--- Listed entries ---

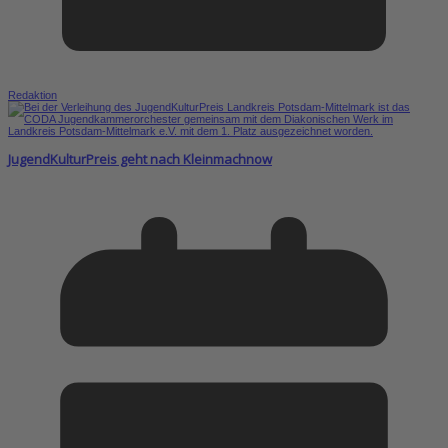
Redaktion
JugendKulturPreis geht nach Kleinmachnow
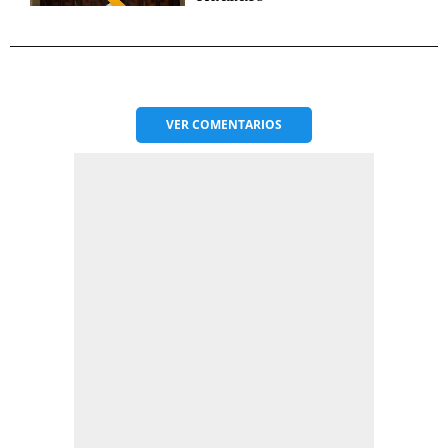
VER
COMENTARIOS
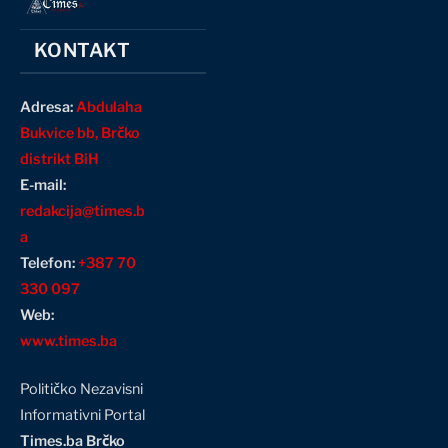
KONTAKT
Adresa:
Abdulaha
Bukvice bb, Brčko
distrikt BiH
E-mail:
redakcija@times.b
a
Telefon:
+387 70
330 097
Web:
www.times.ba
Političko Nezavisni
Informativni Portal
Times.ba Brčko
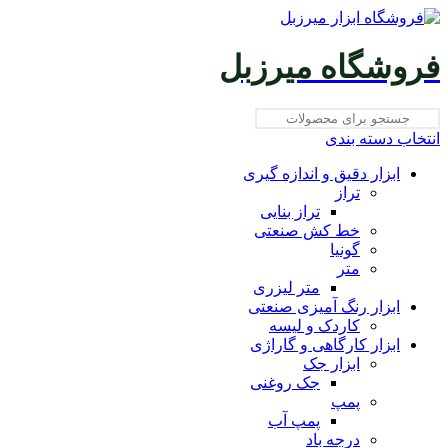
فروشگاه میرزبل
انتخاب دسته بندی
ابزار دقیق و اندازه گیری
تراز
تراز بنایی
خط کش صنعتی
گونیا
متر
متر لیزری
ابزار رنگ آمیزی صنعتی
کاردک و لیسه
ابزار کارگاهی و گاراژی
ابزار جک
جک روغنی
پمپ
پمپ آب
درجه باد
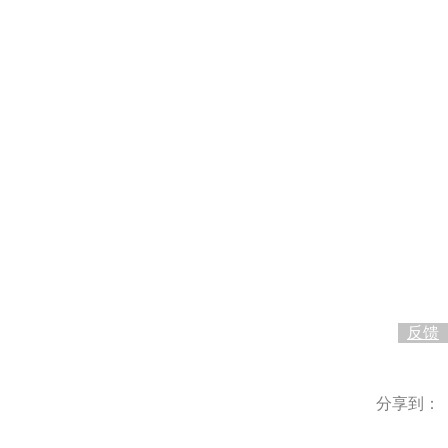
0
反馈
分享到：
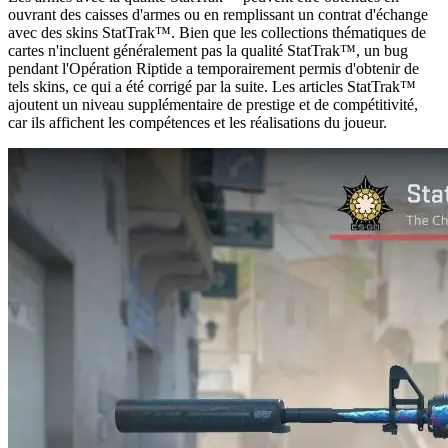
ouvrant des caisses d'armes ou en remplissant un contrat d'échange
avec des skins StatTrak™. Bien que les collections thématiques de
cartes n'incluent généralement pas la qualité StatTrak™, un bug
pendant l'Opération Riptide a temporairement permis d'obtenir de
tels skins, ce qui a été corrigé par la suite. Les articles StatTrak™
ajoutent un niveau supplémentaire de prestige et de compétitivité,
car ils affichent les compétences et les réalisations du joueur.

---
--- Listed entries ---

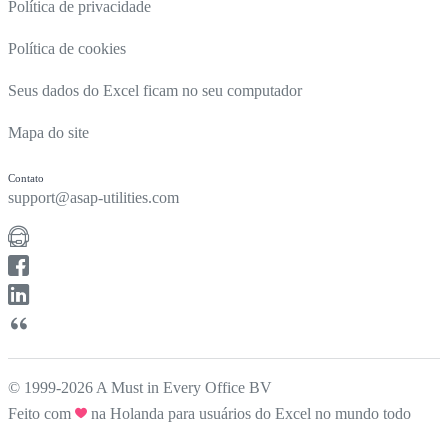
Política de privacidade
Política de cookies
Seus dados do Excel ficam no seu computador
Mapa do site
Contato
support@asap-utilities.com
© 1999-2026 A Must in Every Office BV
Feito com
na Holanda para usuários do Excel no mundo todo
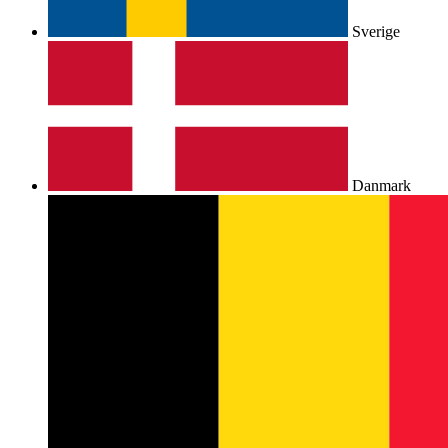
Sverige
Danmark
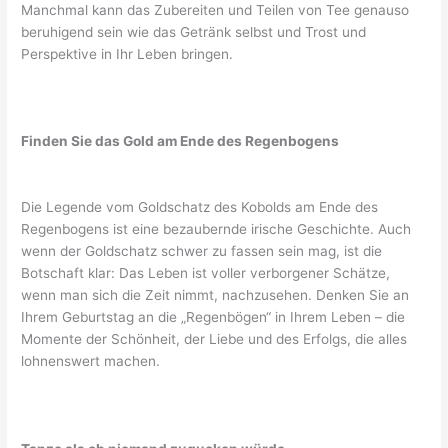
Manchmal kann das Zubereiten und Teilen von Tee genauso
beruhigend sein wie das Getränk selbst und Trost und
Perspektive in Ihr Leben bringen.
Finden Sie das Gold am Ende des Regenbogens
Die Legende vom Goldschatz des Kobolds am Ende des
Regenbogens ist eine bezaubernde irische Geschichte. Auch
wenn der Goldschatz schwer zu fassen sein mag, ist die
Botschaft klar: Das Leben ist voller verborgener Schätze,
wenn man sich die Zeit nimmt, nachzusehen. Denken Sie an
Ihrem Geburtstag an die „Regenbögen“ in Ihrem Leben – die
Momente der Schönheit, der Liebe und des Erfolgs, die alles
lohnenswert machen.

---

Exercise: Filter the data, keeping only the lines that contain "skins".

Response below:
avec des skins StatTrak™. Bien que les collections thématiques de
tels skins, ce qui a été corrigé par la suite. Les articles StatTrak™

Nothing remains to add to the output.